### [DOCUMENT SECTION]
Get your kicks on Route sixty-six
.

This is the beginning of my day’s adventure.  Route 66!  Ten minutes before 7 in the morning, sunrise heat already causing the air to shimmer, and I have a thousand miles to drive today.  A bit more, if I’m lucky.  My hope is that this day will end in Phoenix, Arizona, at my brother’s home, a 16 hour drive I‘ve done before.  But this time is different.

This time I can stop if I want.  This time, I can linger at the sights.  I can talk to strangers.  I can wonder toward the edges of anything.  I cannot say I am here because of this road.  But now that I’m here, it’s the road that matters.

Roll the windows down, I think.  Turn up the music.  It’s time to go.

***

I am old enough to remember the television show: Route 66.  Two young men, Tod and Buz, drive their convertible Corvette in a show inspired by both The Naked City and Kerouac’s On The Road.  It was a Beat Generation dream, every week a new adventure.  Most episodes were not set on Route 66, but that did not matter.  Route 66 is more idea than pavement.  Maine to California, this show was the road trip epic.  Anything could happen.  This was American youth searching for meaning.  Odd temporary jobs.  Odd people searching for more.  Anything could be dangerous or romantic.  Shrimpers.  Heroin addicts.  Hollywood stars.  Anything could be anything at all.

Laying on the floor, my pre-driving self watching the black and white television, I’m sure I held my breath.

What happened one week had little bearing on what would come later, had little dependence on what happened the week before.  This was the genius of the show and a truth about the road.  It was random, frivolous in causality, serendipitous, alluring.  Tod and Buz met everyone and seemed to come out pretty well.

Route 66 became a metaphor for everything possible and everything good.  Freedom.  Self-Reliance.  Adventure.  Empathy and wonder and hope.  Yet here is what I believe.  Route 66 was the moment we lost it, too.  At that moment, watching the show, we felt the need to recover something, to go back somehow.  Not really back in time—but back to some alternate self, to who we felt we could have been, were meant to be, should have become if only the reality of reality had not directed our lives away.

### [RECORDED INFORMATION]
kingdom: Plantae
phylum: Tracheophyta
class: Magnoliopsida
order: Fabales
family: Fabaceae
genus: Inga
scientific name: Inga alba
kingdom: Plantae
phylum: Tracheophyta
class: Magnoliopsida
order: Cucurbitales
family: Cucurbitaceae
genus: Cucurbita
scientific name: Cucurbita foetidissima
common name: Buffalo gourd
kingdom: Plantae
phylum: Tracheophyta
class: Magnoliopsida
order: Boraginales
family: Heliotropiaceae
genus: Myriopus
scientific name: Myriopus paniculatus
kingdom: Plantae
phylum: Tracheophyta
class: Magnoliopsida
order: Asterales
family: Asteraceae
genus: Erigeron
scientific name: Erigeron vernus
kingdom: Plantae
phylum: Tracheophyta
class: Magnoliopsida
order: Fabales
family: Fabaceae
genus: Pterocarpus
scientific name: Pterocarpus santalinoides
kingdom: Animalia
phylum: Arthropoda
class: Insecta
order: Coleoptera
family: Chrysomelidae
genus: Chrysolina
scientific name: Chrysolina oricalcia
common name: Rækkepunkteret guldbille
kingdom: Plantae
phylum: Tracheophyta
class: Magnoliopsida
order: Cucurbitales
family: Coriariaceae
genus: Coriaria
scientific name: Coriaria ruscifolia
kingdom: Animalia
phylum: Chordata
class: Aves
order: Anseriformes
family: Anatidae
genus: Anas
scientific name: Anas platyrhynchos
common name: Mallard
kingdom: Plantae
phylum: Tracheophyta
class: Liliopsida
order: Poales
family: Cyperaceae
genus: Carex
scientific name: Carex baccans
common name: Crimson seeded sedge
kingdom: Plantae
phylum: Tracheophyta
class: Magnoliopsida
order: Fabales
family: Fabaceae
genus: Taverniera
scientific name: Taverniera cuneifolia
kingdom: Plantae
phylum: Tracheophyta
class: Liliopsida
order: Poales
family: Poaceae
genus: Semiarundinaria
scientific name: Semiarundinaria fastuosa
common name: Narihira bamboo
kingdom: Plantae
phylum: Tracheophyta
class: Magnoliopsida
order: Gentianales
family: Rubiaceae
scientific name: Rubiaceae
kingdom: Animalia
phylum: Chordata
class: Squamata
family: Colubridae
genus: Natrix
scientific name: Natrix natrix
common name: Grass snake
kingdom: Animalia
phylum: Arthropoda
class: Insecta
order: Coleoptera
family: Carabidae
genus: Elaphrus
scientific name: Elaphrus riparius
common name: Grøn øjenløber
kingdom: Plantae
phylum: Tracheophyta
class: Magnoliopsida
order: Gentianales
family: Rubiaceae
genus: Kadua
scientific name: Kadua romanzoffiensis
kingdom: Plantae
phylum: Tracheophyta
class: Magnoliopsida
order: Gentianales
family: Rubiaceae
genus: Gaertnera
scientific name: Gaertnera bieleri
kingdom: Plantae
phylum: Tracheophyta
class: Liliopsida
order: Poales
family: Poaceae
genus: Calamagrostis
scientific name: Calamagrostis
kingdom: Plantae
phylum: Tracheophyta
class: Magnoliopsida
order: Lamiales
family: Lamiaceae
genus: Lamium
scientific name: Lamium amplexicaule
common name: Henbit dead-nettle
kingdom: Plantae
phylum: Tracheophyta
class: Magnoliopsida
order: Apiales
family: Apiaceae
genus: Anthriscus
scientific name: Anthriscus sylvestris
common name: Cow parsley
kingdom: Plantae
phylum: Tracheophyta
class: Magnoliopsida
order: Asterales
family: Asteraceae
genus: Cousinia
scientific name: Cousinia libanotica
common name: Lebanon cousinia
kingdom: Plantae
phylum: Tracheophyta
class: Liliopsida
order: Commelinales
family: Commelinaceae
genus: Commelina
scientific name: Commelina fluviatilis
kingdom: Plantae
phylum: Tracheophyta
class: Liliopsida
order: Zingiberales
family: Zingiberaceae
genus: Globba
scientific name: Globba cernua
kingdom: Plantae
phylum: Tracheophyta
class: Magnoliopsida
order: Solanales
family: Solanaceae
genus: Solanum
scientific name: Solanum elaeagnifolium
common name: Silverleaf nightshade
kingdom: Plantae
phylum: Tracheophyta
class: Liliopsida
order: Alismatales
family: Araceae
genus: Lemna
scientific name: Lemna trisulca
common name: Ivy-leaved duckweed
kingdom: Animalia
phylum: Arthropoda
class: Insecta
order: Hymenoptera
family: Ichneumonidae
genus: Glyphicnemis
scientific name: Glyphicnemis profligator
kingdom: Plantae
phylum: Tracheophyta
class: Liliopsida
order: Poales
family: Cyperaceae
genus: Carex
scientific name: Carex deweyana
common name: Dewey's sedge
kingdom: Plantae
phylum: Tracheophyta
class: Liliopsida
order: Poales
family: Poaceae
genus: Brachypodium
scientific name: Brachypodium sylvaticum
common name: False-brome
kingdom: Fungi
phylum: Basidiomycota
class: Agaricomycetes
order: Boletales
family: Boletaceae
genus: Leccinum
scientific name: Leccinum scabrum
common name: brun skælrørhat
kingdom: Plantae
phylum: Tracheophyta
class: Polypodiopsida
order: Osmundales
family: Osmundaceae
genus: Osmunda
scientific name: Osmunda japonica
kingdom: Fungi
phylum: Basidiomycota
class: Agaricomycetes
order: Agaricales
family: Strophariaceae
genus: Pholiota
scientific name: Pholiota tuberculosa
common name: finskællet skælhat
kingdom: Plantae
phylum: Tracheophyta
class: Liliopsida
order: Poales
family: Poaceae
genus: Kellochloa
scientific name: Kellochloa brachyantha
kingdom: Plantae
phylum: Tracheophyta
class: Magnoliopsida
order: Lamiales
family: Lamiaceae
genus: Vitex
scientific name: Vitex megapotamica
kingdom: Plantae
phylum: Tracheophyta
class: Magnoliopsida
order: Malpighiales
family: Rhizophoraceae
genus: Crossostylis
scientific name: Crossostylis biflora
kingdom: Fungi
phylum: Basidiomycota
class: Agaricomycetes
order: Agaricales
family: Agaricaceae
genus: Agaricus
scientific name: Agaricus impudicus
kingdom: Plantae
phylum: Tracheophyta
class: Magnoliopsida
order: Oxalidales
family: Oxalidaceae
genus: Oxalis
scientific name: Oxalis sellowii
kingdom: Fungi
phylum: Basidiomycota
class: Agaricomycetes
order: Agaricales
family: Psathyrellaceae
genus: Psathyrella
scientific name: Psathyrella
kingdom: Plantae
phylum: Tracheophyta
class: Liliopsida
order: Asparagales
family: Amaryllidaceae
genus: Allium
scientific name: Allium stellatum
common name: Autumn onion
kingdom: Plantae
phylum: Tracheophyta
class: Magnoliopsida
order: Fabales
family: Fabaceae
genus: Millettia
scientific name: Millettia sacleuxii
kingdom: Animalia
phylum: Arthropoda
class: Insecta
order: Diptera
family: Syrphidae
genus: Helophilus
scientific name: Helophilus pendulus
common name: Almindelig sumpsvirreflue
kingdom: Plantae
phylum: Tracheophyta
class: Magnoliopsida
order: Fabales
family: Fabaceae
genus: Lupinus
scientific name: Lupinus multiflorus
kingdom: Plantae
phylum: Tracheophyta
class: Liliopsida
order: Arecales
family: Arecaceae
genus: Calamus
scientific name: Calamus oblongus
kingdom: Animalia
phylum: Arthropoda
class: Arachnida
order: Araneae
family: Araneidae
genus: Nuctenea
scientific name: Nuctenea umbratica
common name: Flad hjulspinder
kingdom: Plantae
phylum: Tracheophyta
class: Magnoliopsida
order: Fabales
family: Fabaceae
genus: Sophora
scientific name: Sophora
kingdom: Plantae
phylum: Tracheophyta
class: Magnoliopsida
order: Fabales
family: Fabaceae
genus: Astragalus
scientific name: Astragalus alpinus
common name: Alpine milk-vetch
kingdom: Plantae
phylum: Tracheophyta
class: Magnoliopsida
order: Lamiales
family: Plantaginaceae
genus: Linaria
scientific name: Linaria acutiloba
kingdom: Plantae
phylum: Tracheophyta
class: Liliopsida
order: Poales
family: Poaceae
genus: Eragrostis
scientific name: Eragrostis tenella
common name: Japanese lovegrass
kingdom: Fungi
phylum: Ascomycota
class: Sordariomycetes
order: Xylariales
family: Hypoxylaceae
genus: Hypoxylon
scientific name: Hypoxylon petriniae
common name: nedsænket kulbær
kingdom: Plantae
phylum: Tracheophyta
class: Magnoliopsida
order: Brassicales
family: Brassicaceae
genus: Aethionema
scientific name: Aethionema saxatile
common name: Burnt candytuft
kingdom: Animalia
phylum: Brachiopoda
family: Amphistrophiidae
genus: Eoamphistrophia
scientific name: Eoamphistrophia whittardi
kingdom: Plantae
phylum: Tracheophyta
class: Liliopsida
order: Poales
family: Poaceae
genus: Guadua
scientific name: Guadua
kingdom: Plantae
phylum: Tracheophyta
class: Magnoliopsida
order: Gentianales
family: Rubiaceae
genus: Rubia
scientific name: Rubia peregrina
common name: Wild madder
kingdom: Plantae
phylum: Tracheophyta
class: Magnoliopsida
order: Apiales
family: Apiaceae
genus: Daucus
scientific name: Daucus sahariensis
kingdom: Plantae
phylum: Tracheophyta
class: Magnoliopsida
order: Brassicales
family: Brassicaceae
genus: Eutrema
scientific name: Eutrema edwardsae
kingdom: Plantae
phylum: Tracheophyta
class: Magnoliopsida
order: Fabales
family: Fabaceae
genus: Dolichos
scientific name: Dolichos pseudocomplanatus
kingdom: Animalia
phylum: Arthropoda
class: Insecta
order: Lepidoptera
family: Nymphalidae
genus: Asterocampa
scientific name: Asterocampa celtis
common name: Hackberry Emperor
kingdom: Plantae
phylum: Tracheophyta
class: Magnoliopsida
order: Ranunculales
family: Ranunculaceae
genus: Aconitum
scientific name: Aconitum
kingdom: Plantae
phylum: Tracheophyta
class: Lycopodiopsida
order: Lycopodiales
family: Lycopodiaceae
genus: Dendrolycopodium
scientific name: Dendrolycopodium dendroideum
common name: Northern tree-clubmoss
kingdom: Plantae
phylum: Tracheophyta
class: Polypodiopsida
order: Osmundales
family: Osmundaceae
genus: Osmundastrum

### [ACTIONS TO TAKE]
1 > Retype the Route 66 piece word for word, beginning at "I am old enough" and stopping after "held my breath.".
2 > Extend the Route 66 piece with new writing that picks up after its final sentence.
The items were taken from an unrelated source.

### [RESPONSES]
1 >
I am old enough to remember the television show: Route 66.  Two young men, Tod and Buz, drive their convertible Corvette in a show inspired by both The Naked City and Kerouac’s On The Road.  It was a Beat Generation dream, every week a new adventure.  Most episodes were not set on Route 66, but that did not matter.  Route 66 is more idea than pavement.  Maine to California, this show was the road trip epic.  Anything could happen.  This was American youth searching for meaning.  Odd temporary jobs.  Odd people searching for more.  Anything could be dangerous or romantic.  Shrimpers.  Heroin addicts.  Hollywood stars.  Anything could be anything at all.

Laying on the floor, my pre-driving self watching the black and white television, I’m sure I held my breath.

2 >
The road wasn’t simply famous.  It wasn’t just the Indy brickyard or the Alaska Highway.  Maybe it was the song.  Maybe the show.  But Route 66 became a goal for everyone, the icon for both speed and distraction.  Most of us would never get there.  If we’d been there, we could never get back.

To drive the whole length, from Chicago to Los Angeles, is a common desire for people who love the road, who love to drive.  To drive the whole length and pretend we are Tod or Buzz, or to touch the places the famous—Elvis, Frank Sinatra, Marilyn Monroe—touched in their own quest to get some kicks, is a way to change the way we see our lives.

In short, we are nostalgic for the Route 66 we believe once existed, a road we have always imagined but never driven.  A road we never saw, never felt with our tires or legs.  We are nostalgic for a memory that is not our own.  It’s just an idea, a bit of desire, a siren calling while we’re tied to the mast.

And so, if the opportunity comes, we roll down the windows and press on the gas, even today, hurtling backward in time.  We want the road today to change our past.  This is the mother road, the source for the American Road Trip Dream.

***

I’ll admit it.  I want kitsch.  I want art deco.  I want cheesy roadside attractions and diners built of chrome.  I want all that stuff today.  I have no idea why.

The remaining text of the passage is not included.